Over the summer, music went by the wayside. I didn’t touch my flute, instead favoring activities like hiking with my friends and swimming at the lake. So, when I got to Patan, I was hardly even thinking as music as a choice for my independent study project (ISP). Instead, I wanted to do something that seemed more tangible, something I could bring home to show my family and friends. I decided upon jewelry making, but as luck would have it, so did half of my group. As there weren’t enough jewelry mentors, some of us had to compromise and I ended up playing the sarangi, a traditional Nepali fiddle, as my ISP.
And while it hadn’t been my first choice, after just one day of picking up the instrument I knew it was the perfect project for me. Each day in Patan, I would look forward to the one hour where music would be my only focus. It once again became a way for me to ignore the chaos that surrounded me. I couldn’t wait to learn the next note, pattern, and eventually a song. Even though my lessons mainly just consisted of playing scale patterns over and over, I often felt like I could sit on my little stool in the courtyard with Max (the courtyard’s resident dog) at my feet and the sarangi in my lap for hours on end.
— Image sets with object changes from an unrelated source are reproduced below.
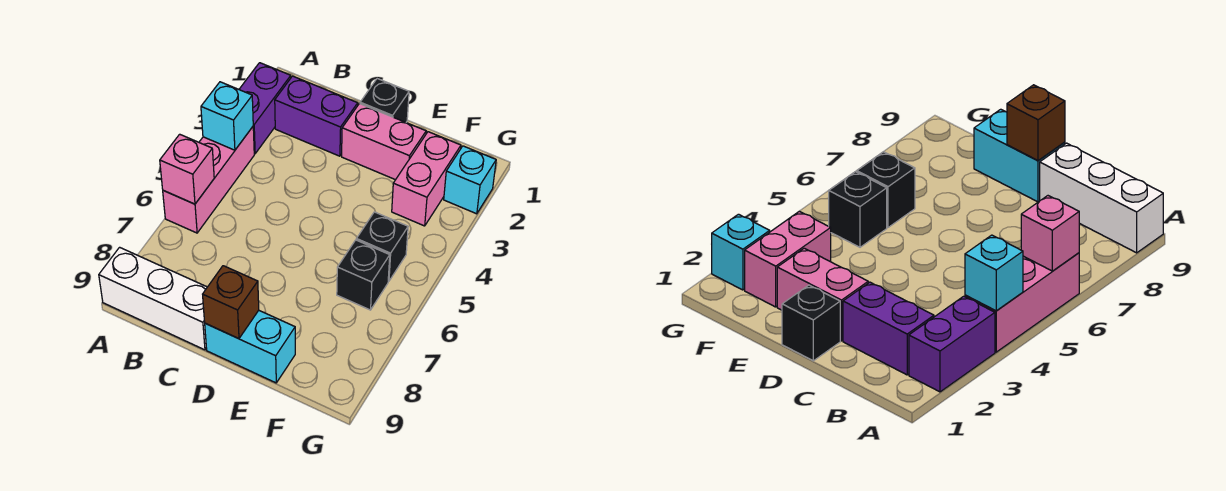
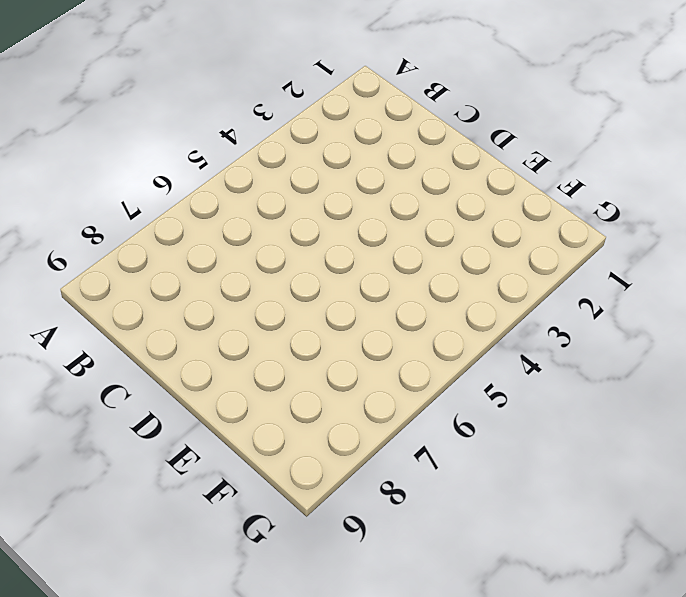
none -> purple brick A2:A3 level 1
none -> pink brick A4:A6 level 1
none -> white brick A9:C9 level 1

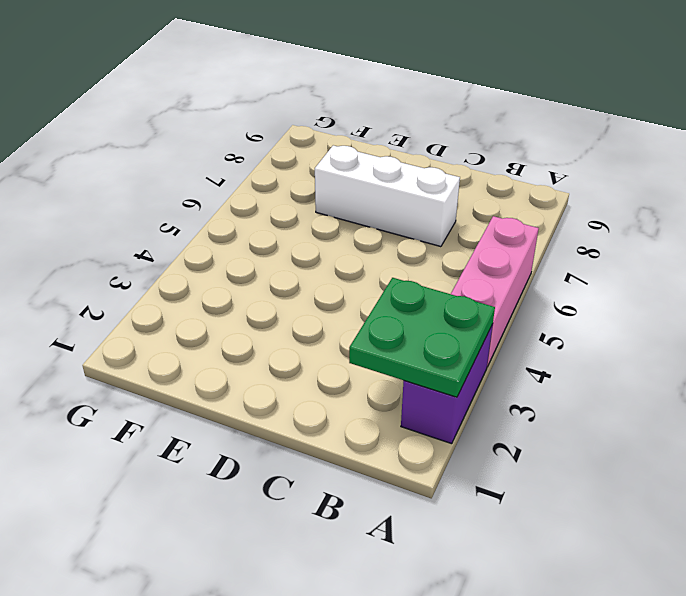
green plate A2:B3 level 2 -> none
white brick C7:E7 level 1 -> white brick A9:C9 level 1
none -> purple brick B2:C2 level 1
none -> black brick D1 level 1
none -> pink brick D2:E2 level 1

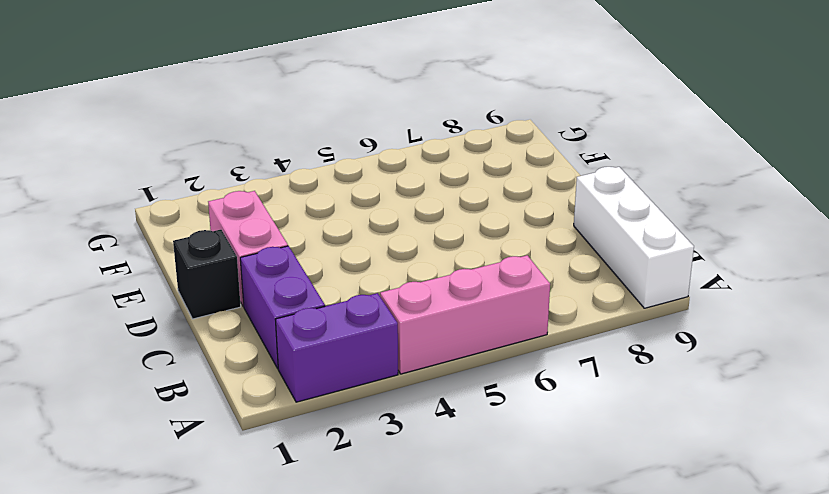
none -> cyan brick D9:E9 level 1
none -> pink brick F2:F3 level 1
none -> black brick F5 level 1

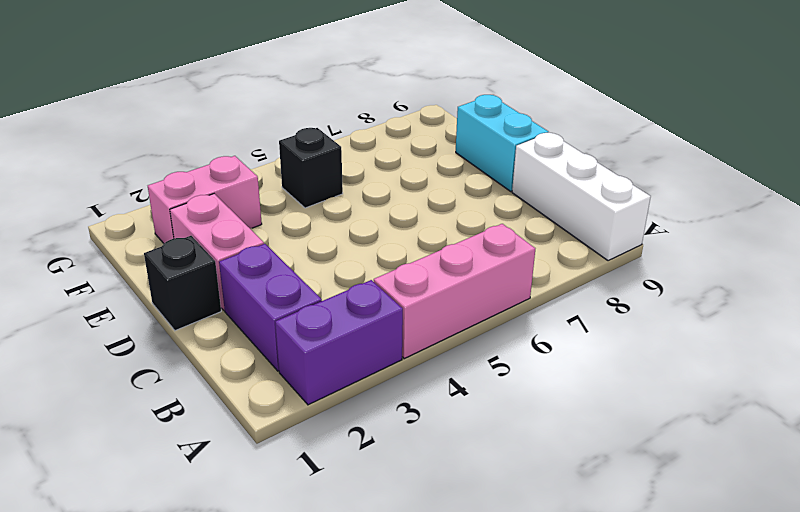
none -> black brick F6 level 1
none -> cyan brick G2 level 1
none -> cyan brick A4 level 2

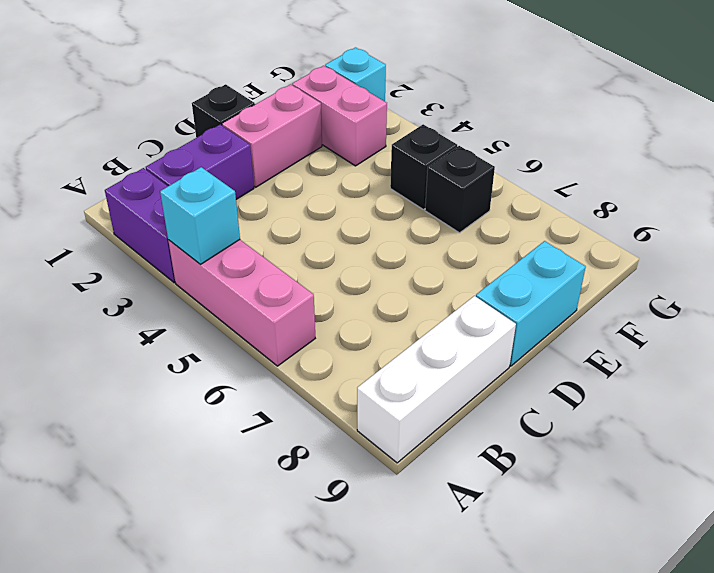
none -> pink brick A6 level 2
none -> brown brick D9 level 2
For me, this is the power of music. It gives me something to throw myself into, something to love. I’m not creating something to bring home as a souvenir, but instead I’m able to make a million fleeting works of art, one in each squeaky, off tune note I play. While I by no means became a virtuoso on the sarangi over the past few weeks, I was able to find a release and was able to reinforce my love for playing an instrument.
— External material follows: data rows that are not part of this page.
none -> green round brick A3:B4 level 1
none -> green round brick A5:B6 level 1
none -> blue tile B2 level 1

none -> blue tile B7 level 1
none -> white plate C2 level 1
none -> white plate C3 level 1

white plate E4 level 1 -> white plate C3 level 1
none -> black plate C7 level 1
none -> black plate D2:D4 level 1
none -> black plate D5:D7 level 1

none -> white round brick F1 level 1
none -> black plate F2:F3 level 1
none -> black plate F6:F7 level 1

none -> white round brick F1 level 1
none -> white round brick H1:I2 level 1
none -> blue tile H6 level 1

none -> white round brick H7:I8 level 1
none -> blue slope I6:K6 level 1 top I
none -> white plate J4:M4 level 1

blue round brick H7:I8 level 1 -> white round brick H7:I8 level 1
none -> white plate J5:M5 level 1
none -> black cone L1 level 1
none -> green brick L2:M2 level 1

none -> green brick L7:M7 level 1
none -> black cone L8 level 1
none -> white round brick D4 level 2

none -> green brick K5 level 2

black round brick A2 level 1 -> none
I think that this is really the purpose of ISPs. Yes, we each were able to learn a new and different skill, but more than that we were exposed to different parts of Nepali culture and got to experience why those are still important to people. For me, I saw why my mentor, Kiran, is working so hard to keep the sarangi alive. It’s a beautiful instrument and has been a part of Nepali culture for hundreds of years. But, many people see the sarangi as just a dusty old instrument, something that has no place in the modern world of music. I disagree. After learning to play the sarangi, it’s easy to see that the sarangi is a unique part of Nepali culture that deserves to be maintained.
Learning the sarangi was definitely an integral part of my time here in Patan and I’m so happy that I ended up with music as my ISP.